A medida que ascendíamos, los árboles (mezcla de yakusugi y de stewartias, de troncos sinuosos del color de la canela) se hacían más pequeños y más dispersos. Finalmente, llegamos a una región de rododendros arbóreos y cedros enanos y retorcidos. Ahora el sol nos calentaba intermitentemente mientras recorríamos un caminito que iba abrazando una ladera. De pronto se abrían perspectivas de valles lejanos cubiertos de bosques. Justo allí tuvo lugar el momento inolvidable. Recuerdo que primero vi pasar, como un presagio exhibido por alguien de infinita atención y delicadeza, una enorme mariposa satinada y casi por completo negra (Papilio helenus, para los interesados en estas cosas), una de esas grandes mariposas asiáticas llamadas cola de golondrina con las que había soñado durante años antes de ir a Japón. Justo después, vi abrirse un hueco en el follaje sobre mi cabeza. Al hueco, en forma de tondo, se asomaban varios pequeños y dicharacheros pájaros verdes con un cerquito blanco alrededor de los ojos (ojiblancos japoneses). Vi, en algún lugar de mi campo visual, el rosa pálido de las flores de un rododendro y, al fondo, un pedazo de cielo azul con una pequeña voluta blanca. Fueron uno o dos segundos, no más. Los movimientos breves, rápidos y precisos de las aves diminutas —sus claros designios, su picardía y su perfecta felicidad—, el verde pálido de las plumas, el rosa de las flores y, por encima, el azul paradisíaco, más una especie de música no oída: ese es el lugar donde puedo entrar y quedarme durante horas. Hay un perfecto paraíso hecho de esos precisos materiales que puedo combinar y recombinar y en el que puedo quedarme mucho tiempo, aunque no para siempre. Un lugar bajo los rododendros en una isla del sur de Japón a la que muy posiblemente nunca volveré. Por supuesto, ese lugar no está en Japón.
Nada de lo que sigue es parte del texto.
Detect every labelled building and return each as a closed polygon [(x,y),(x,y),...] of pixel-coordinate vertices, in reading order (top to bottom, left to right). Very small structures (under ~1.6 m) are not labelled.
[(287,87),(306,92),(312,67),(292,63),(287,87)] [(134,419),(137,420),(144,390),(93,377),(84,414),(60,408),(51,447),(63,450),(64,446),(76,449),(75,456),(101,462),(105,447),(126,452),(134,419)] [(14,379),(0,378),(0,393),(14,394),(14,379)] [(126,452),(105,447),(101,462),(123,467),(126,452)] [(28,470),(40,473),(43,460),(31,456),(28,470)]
Y allí estuve mientras abrazaba y acunaba a mi querida perra Estela, sintiendo por momentos que había algo dentro de mí, o algo en el mundo, a lo que no importaba que yo o ella estuviéramos vivos o muertos, y no me refiero a la indiferencia de las cosas inertes que no pueden sentir, sino a una especie de afirmación que no admite desvío. En el bolsillo del pantalón llevaba todo el tiempo (y llevo aún mientras escribo esto) el anzuelo que le sacaron a estela, con su pedazo de sedal, dentro de una bolista de plástico transparente. No sé qué voy a hacer con ella.

Ayer, Estela empezó a encontrarse mejor. Ya la llevo a pasear al parque. Tiene hambre, empieza de nuevo a jugar con los gatos, tiene ganas de saludar a otros perros que nos cruzamos en la calle. El miércoles le quitan las grapas de la tripa. En cuanto recupere las fuerzas, Guada y yo estamos planeando excursiones a la montaña, para que corra y huela cada árbol y cada flor, y para que nosotros la veamos.